> _TEXT FOR ANALYSIS_
******************************
[Haskell-cafe] Re: generalized shuffle

Wed Mar 25 08:23:46 EDT 2009

oleg at okmij.org ha scritto:
> Hello!
> 
>>     The reason is that in a project I need to extract random elements
>>     from a list (and I need to extract a lot of them), and using "normal"
>>     methods [1] seems to be rather inefficient.

Note that I have used an incorrect term, sorry.
What I need, in detail, is to:
Given a population of 100480507 elements, extract 17770 random samples, 
where each sample has a size between 1 and 480189.

Yes, it is again my Netflix Prize project; here I'm trying to write a 
program to generate the entire training data set using random data.

>> [1] by normal method I mean: extract a random number, in the range
>>      [0, n] (where n is the length of the sequence), and get the element
>>      indexed by that number.
******************************
> _INFORMATION_
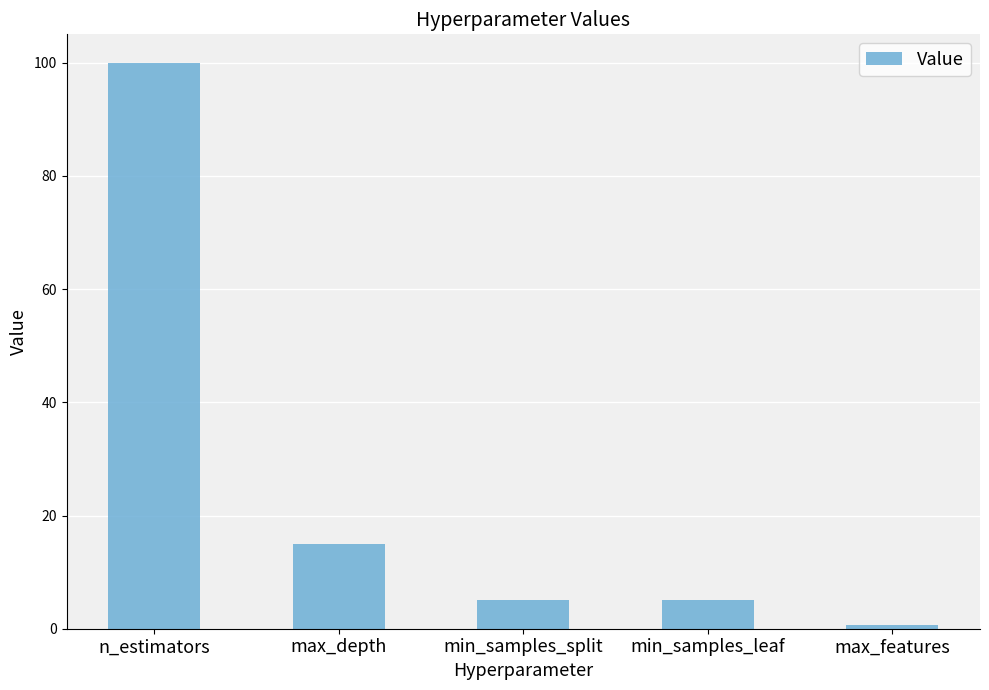

Reading left to right, list all the values displayed in this chart.

n_estimators=100.0	max_depth=15.0	min_samples_split=5.0	min_samples_leaf=5.0	max_features=0.7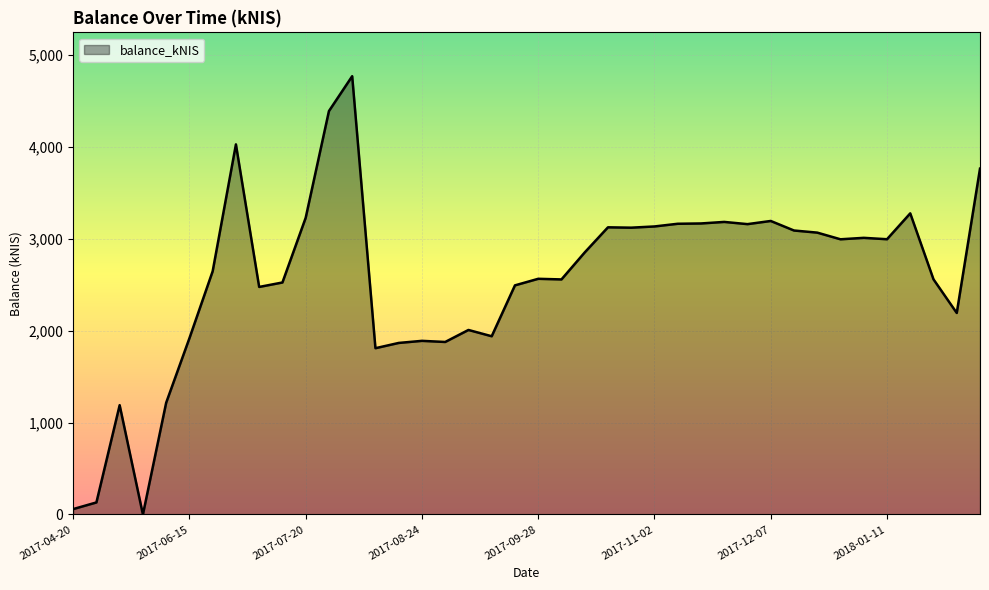

What is the difference between the maximum and minimum values?

4771.4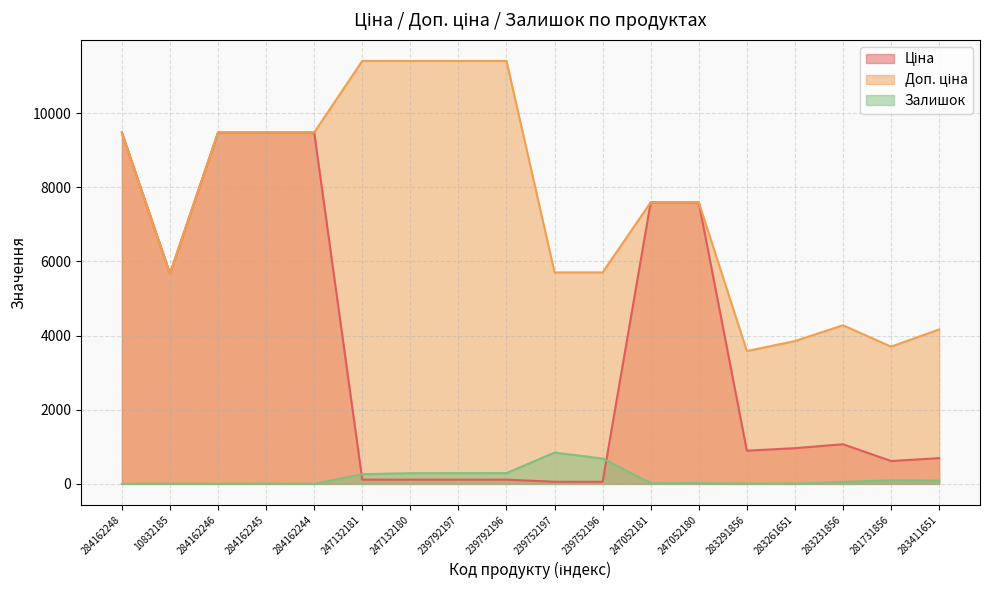

How many categories are shown in the chart?

18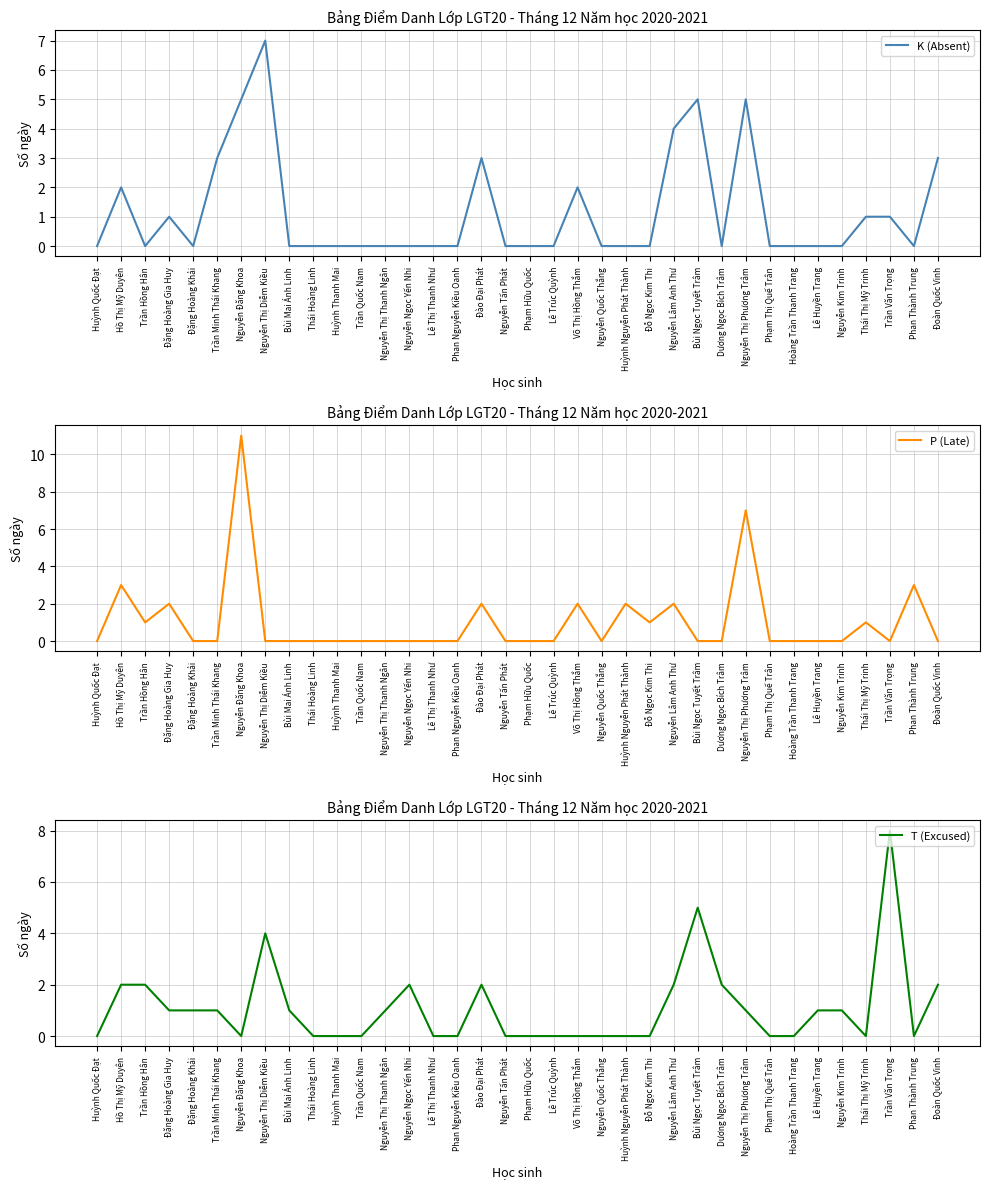

Which series has the largest total across all categories?

K (Absent)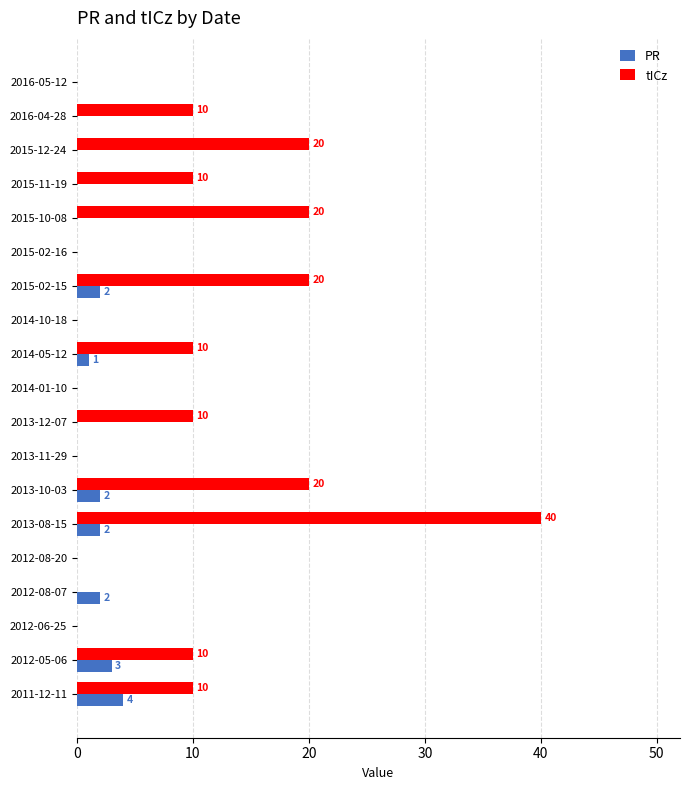

True or false: PR has a value of 2 at 2012-06-25.

False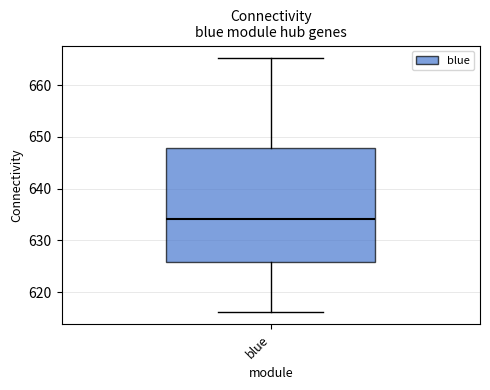

Read this box plot against the y-axis: the position of the median line, the range covered by the box, and the ends of both whiskers. The values are not printed on the chart, so give them approximately, as read against the axis.

median 634, box 626 to 648, whiskers 616 to 665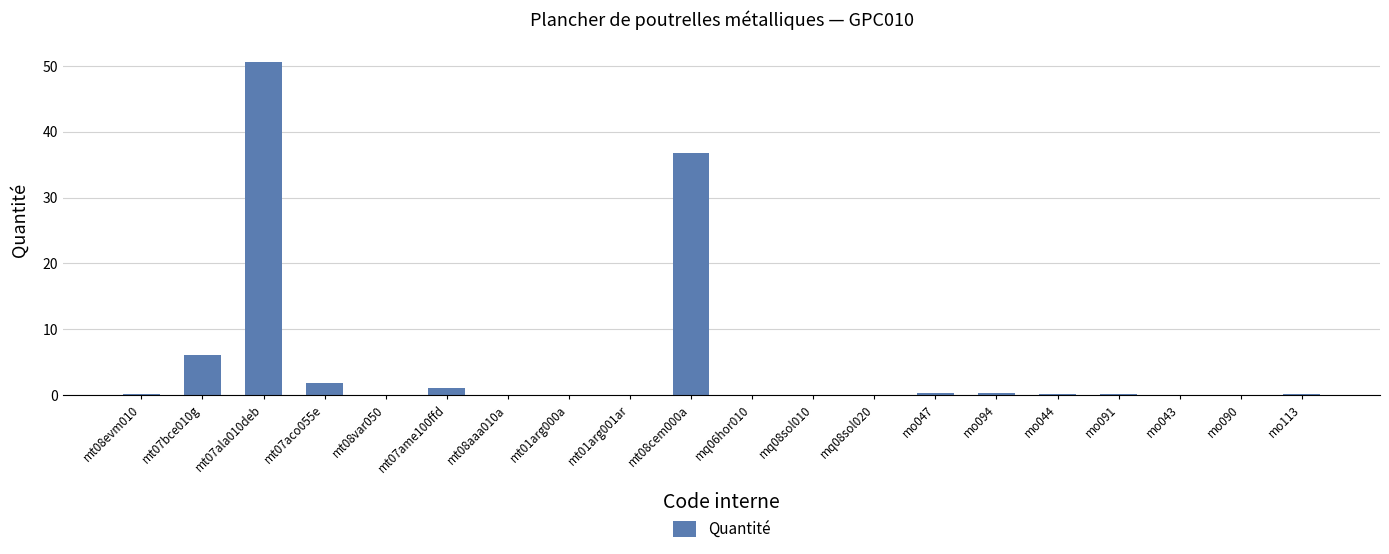

At which label is the value closest to 25?

mt08cem000a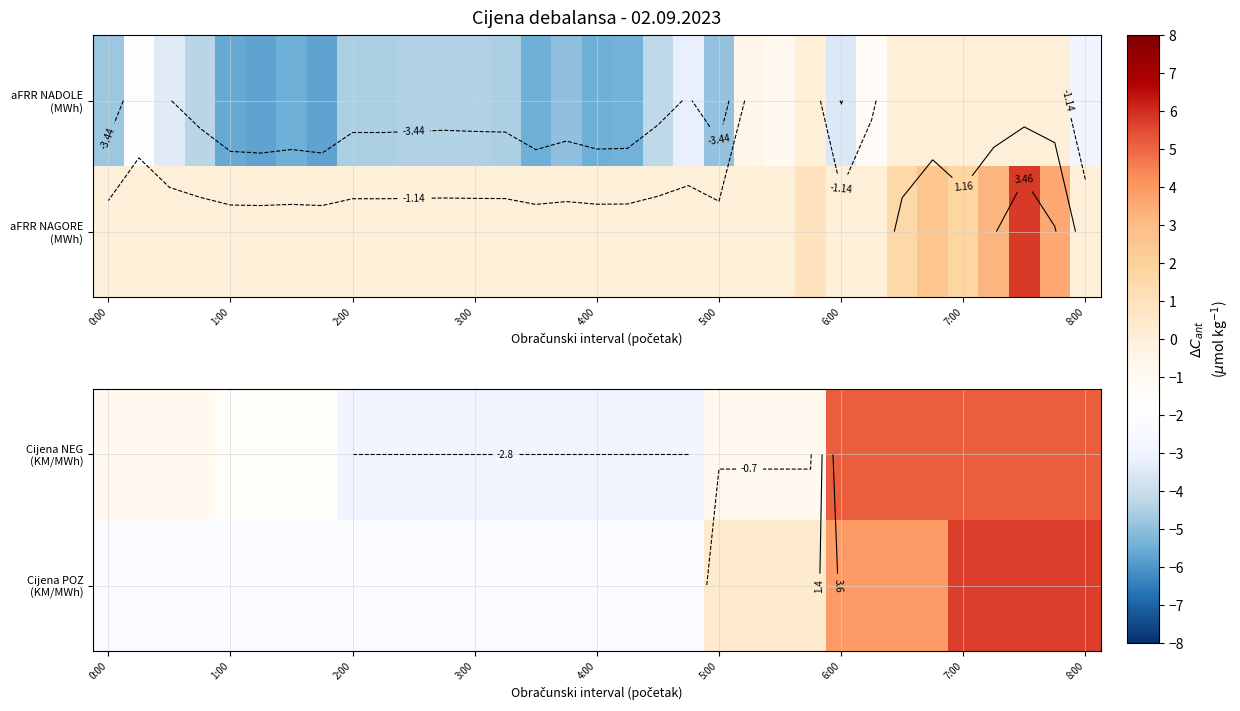

What is the total value across all series at 26?

9.1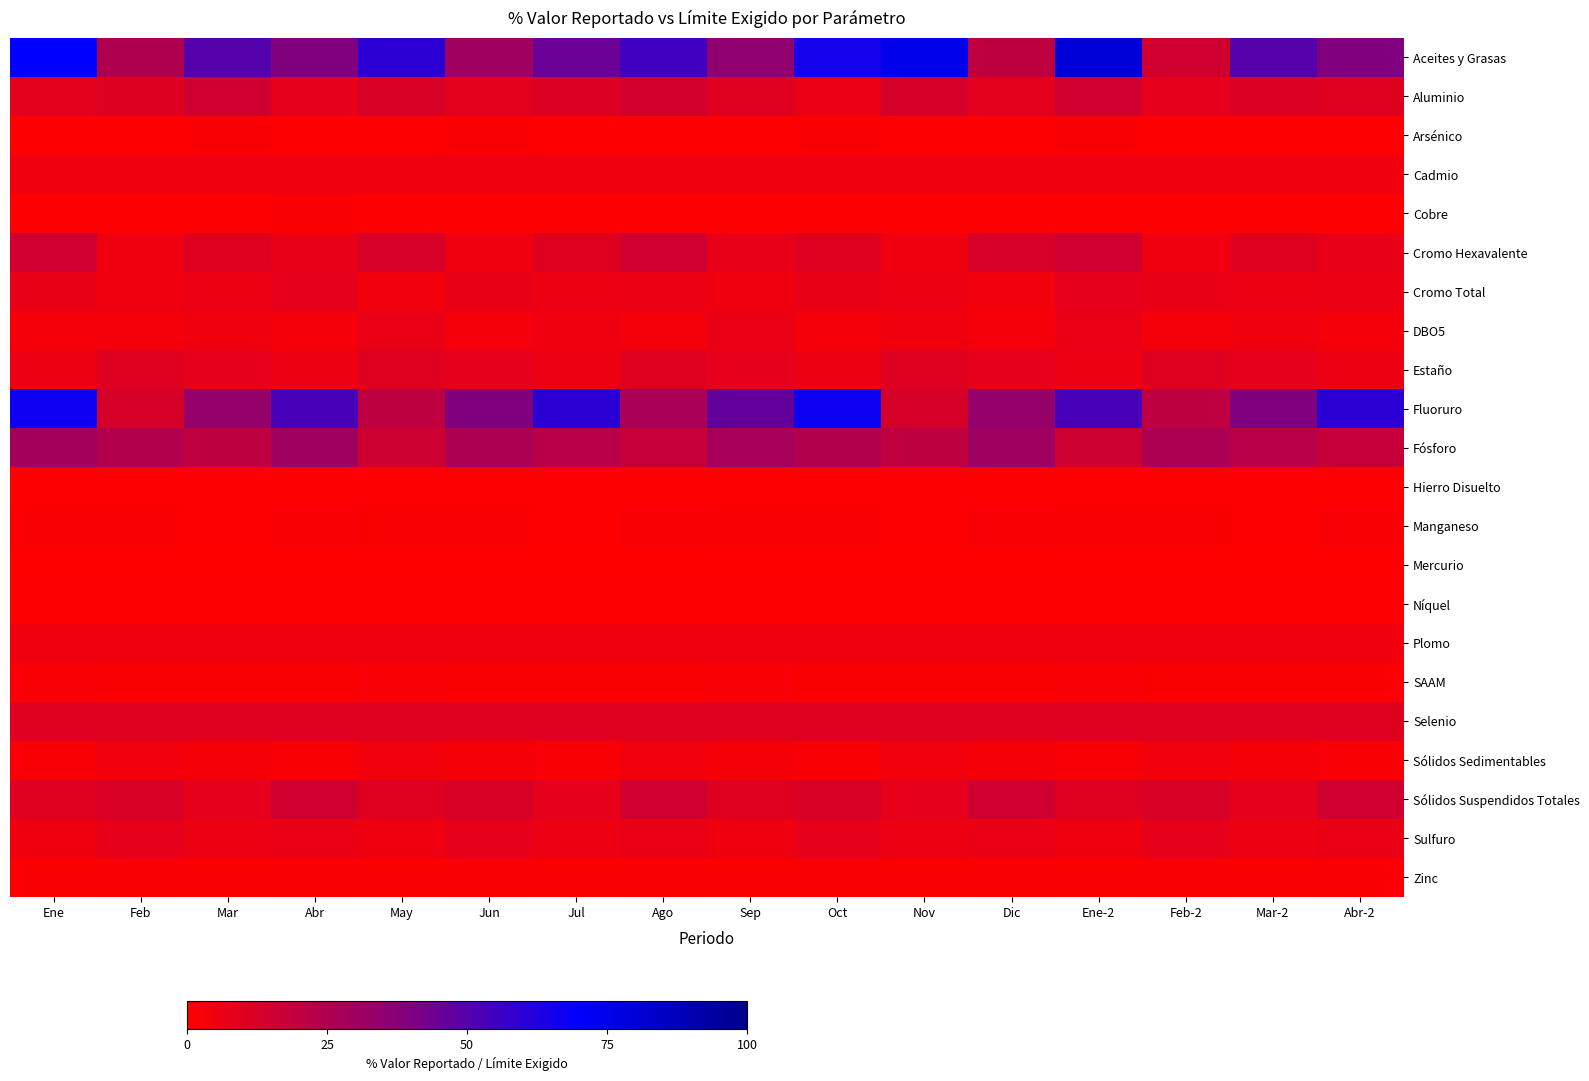

At which category does the chart reach its minimum across all series?

Ene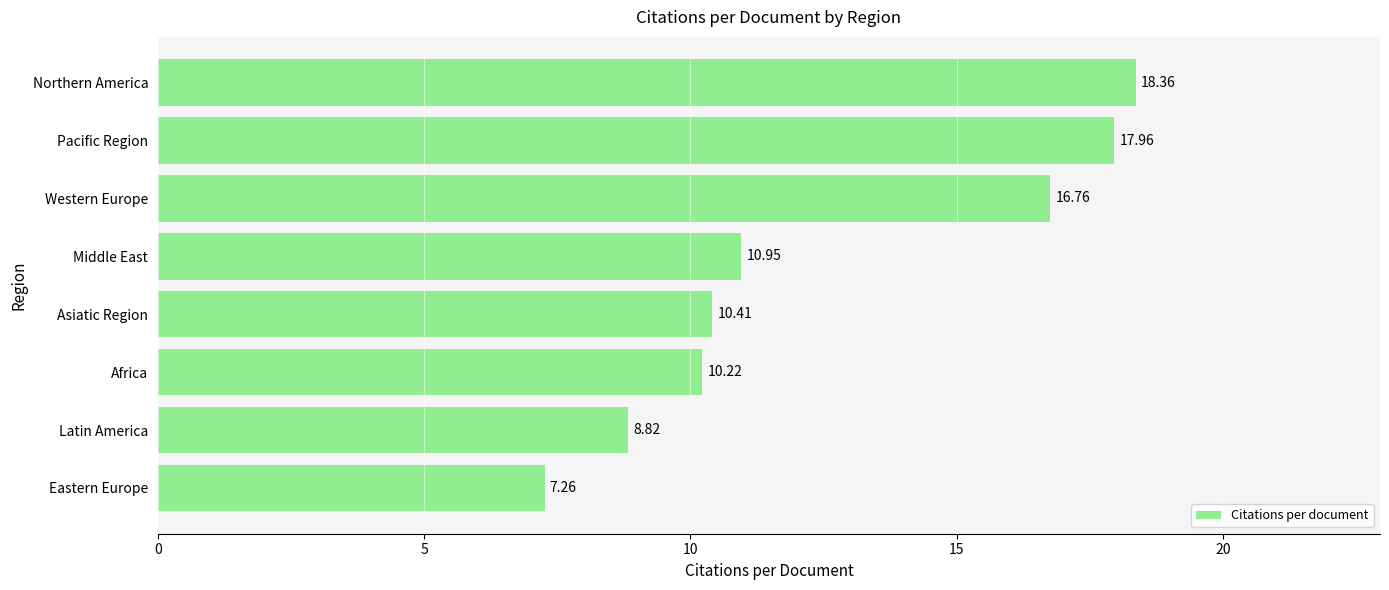

List the labels in order of value, smallest first.

Eastern Europe, Latin America, Africa, Asiatic Region, Middle East, Western Europe, Pacific Region, Northern America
******************************
> _PROBLEM DETAILS_
Continue the mailing-list post about extracting random samples from a large list in Haskell, starting after its last line.

> _OUTPUT BELOW_
> 
> BTW, have you tried to use Data.IntMap? That is, put the sequence into
> an IntMap (each element being indexed by its index) and then extract
> elements at random; IntMap seems to be quite efficient...
> 

This should be ok if I need independent random choices from a 
population, but I need random samples, instead, sorry for the confusion.

Do you think that it is possible to further optimize your tree 
structure? Or to use IntMap, instead?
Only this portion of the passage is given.